Last edited by a moderator: Apr 25, 2017
18. Sep 2, 2010

### granpa

what you have described is just the expected classical behavior. you are confusing doppler shift with time dilation.

you must introduce special relativity into it to get general relativity

19. Sep 2, 2010

### JDoolin

After giving some more thought, I think this phenomena is actually very different than the "Doppler effect."

I spent more time thinking about the "comoving" requirement: If you have a rocket accelerating, then the back end has always been accelerating for a slightly longer time than the front end. There will always be impulses from the back that have not yet reached the front. So, essentially the two ends can *never* be co-moving.

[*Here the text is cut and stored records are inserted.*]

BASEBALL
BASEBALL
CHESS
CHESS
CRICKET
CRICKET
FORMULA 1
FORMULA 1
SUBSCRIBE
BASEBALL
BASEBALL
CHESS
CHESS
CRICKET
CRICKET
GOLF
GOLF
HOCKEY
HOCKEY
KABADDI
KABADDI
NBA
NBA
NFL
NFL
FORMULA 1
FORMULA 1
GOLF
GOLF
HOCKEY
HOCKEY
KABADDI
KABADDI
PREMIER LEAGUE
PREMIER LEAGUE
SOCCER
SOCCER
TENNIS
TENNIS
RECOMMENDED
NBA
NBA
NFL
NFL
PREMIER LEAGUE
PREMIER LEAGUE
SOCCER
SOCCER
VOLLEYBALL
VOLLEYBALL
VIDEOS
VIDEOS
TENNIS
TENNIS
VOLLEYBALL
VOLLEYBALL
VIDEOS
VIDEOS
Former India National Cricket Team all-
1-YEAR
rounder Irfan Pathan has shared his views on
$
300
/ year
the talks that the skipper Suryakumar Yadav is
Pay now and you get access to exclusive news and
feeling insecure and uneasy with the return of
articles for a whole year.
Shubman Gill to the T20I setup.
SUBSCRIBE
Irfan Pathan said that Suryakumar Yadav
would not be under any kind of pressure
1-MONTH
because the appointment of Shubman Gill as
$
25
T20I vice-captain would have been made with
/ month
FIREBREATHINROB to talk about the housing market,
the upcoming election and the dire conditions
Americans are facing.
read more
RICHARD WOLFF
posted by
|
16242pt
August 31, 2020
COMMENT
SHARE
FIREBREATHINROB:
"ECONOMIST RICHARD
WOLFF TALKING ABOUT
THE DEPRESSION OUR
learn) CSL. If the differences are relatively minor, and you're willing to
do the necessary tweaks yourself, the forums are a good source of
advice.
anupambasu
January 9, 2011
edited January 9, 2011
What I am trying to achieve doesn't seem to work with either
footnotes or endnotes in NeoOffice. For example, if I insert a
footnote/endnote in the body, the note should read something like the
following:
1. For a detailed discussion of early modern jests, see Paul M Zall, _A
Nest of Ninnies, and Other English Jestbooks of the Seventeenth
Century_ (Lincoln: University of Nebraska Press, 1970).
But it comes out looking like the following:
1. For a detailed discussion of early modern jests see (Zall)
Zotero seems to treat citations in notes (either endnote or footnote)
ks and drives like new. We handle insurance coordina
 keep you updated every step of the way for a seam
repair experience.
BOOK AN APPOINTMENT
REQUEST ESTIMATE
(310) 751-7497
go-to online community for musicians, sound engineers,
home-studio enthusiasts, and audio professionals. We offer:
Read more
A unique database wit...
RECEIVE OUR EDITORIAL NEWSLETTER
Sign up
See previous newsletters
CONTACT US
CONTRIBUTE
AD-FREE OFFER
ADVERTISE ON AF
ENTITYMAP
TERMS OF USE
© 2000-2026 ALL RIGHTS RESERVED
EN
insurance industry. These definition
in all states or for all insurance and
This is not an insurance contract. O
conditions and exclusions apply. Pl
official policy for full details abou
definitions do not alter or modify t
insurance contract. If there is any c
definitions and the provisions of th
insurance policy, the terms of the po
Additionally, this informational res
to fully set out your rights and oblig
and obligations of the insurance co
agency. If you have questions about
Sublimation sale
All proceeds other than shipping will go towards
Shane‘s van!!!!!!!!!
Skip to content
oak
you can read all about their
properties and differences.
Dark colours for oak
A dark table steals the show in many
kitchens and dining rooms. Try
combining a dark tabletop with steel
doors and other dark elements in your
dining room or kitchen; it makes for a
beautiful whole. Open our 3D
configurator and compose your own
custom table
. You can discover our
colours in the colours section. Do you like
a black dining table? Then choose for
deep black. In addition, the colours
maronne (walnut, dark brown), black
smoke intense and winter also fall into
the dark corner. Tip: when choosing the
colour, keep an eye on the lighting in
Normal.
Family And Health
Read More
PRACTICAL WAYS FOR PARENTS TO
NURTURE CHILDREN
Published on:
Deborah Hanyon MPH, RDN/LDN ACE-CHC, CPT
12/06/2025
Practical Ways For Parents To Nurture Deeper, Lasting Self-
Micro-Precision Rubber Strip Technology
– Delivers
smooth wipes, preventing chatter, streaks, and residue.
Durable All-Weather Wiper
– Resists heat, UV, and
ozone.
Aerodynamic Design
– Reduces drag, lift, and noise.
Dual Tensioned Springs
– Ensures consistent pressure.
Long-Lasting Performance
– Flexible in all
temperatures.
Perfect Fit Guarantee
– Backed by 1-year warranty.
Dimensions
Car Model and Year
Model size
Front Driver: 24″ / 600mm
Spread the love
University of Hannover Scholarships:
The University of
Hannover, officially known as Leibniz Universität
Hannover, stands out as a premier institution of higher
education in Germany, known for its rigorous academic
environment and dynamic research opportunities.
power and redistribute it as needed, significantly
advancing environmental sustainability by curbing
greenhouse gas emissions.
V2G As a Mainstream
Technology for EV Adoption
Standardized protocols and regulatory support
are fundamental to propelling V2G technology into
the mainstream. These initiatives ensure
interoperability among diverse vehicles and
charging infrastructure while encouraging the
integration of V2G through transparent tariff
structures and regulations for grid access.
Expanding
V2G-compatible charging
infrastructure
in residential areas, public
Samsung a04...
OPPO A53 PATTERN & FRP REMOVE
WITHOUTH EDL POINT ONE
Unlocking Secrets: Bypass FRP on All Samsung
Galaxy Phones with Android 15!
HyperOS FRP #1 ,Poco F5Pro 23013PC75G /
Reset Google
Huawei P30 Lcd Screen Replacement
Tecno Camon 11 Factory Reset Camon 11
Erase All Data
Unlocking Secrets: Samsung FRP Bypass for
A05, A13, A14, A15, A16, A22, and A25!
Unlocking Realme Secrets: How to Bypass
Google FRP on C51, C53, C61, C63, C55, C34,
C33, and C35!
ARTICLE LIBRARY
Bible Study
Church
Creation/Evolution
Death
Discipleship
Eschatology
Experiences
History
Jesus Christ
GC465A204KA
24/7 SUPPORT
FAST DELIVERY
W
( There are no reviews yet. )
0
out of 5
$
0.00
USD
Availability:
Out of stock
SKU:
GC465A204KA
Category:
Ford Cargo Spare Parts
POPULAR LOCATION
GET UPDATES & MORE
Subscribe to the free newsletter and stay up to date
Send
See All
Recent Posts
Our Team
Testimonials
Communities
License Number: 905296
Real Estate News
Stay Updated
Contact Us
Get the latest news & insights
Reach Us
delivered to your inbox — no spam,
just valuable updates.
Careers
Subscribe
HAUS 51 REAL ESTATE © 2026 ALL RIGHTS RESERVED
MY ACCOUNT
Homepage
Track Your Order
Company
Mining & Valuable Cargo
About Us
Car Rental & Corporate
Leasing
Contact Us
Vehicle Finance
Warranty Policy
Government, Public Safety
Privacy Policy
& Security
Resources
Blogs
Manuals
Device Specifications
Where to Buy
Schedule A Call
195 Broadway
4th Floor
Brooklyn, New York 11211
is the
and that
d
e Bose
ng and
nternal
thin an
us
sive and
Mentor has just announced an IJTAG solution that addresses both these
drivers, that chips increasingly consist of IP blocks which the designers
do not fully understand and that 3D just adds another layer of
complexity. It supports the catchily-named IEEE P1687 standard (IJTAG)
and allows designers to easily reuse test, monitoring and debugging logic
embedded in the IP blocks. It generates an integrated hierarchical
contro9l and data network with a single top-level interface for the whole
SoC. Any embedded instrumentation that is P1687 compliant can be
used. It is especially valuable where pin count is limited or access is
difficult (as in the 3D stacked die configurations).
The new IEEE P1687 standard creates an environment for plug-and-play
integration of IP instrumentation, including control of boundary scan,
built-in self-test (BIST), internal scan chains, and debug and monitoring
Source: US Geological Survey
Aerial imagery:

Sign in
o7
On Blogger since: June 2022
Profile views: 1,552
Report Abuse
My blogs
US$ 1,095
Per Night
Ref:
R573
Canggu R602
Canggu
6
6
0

As equations for the front and back, then, we should use:

y_back(t)= .5 a t^2
y_front(t)= L + .5 a (t-L/c)^2

But using this equation for the position of the front of the rocket, there was actually no difference in the clocks. I found $t_2-t_1=T$. So I'm not sure the non-unity clock ratio actually arises with the classical behavior.

On the other hand, if we are talking about gravity, we have to assume the front and the back *are* comoving, and we can use Daryl's equation for the front.

y_back(t)= .5 a t^2
y_front(t)= L + .5 a t^2

So, assuming Daryl's approach is correct, the derivation actually relies on a fundamental difference between acceleration and gravity.

Last edited: Sep 3, 2010
20. Sep 7, 2010

### Austin0

Whether the front and the back are co-moving based on the propagation of momentum is a question that it maybe not so simple. It is true that the front can not accelerate until the force reaches it from the point of impulse but whether this means the back is actually moving in the meantime is questionable. Obviously there will be compression but will this be signifcant enough to be actual coordinate motion??
I would think that for this to be true the acceleration factor would have to be so high that actuall structural disruption would occur.
In any case if your assumption is correct shouldn't the ,,,,y_front(t)= L + .5 a (t-L/c)^2 be then (t-L/ speed of sound)^2 .....????

Are you familiar with the Born rigid hypothesis??
In a system accelerating under its assumptions there is a significantly different acceleration in the back I.e. greater magnitude. As far as I know this is the condition for the equivalence principle.